Dans l'ensemble, nous constatons également des signes de prudence. Selon Equifax, les défauts de paiement commencent à augmenter dans divers segments, notamment les prêts automobiles, les cartes de crédit et les prêts à la consommation. Les banques resserrent les normes de prêt pour les consommateurs, en particulier ceux à faible revenu et à faible cote de crédit. L’augmentation des défaillances est probablement concentrée dans les ménages aux revenus les plus faibles dont l'épargne est épuisée. Malgré un marché du travail historiquement tendu et des gains salariaux plus importants pour les emplois à bas salaires, bon nombre de ces ménages ont probablement été contraints par une inflation élevée à se surendetter pour maintenir leur niveau de vie. Néanmoins, les tendances en dehors des groupes à faible revenu semblent refléter une normalisation après de très faibles taux d’impayés post-pandémique. La bifurcation croissante entre les ménages à faible revenu et leurs pairs aux revenus plus élevés signifie que la faiblesse n'est pas encore visible dans les statistiques de consommation moyennes de l’ensemble de l’économie.
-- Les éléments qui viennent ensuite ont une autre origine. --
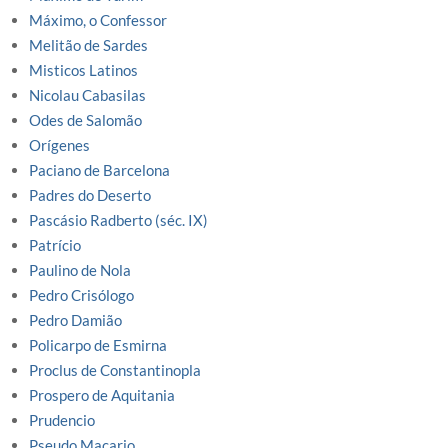
Máximo, o Confessor
Melitão de Sardes
Misticos Latinos
Nicolau Cabasilas
Odes de Salomão
Orígenes
Paciano de Barcelona
Padres do Deserto
Pascásio Radberto (séc. IX)
Patrício
Paulino de Nola
Pedro Crisólogo
Pedro Damião
Policarpo de Esmirna
Proclus de Constantinopla
Prospero de Aquitania
Prudencio
Pseudo Macario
Qu'est-ce que tout cela signifie pour la politique de la Fed? Comme indiqué dans de récentes notes, un consommateur américain avec plus de marge de manœuvre réduit les risques de récession à court terme. Bien que cela soit positif pour les ménages en moyenne, cela signifie probablement aussi que l'économie, dans son ensemble, les marchés du travail et l'inflation sous-jacente, pourraient ne pas ralentir aussi vite que le souhaiteraient les responsables de la Fed. Alors que l'économie est encore susceptible de faire face à divers vents contraires au cours du second semestre 2023, ce qui, associé à la détérioration du crédit pour les ménages à faible revenu, aidera à refroidir les choses, des données récentes suggèrent que le consommateur (et l'économie) pourrait rester étonnamment résilient face à des taux d'intérêt plus élevés. Cela signifie qu’il n’est pas impensable d'envisager que la Fed non seulement maintienne son statu quo, mais annonce de nouvelles hausses de taux l'année prochaine.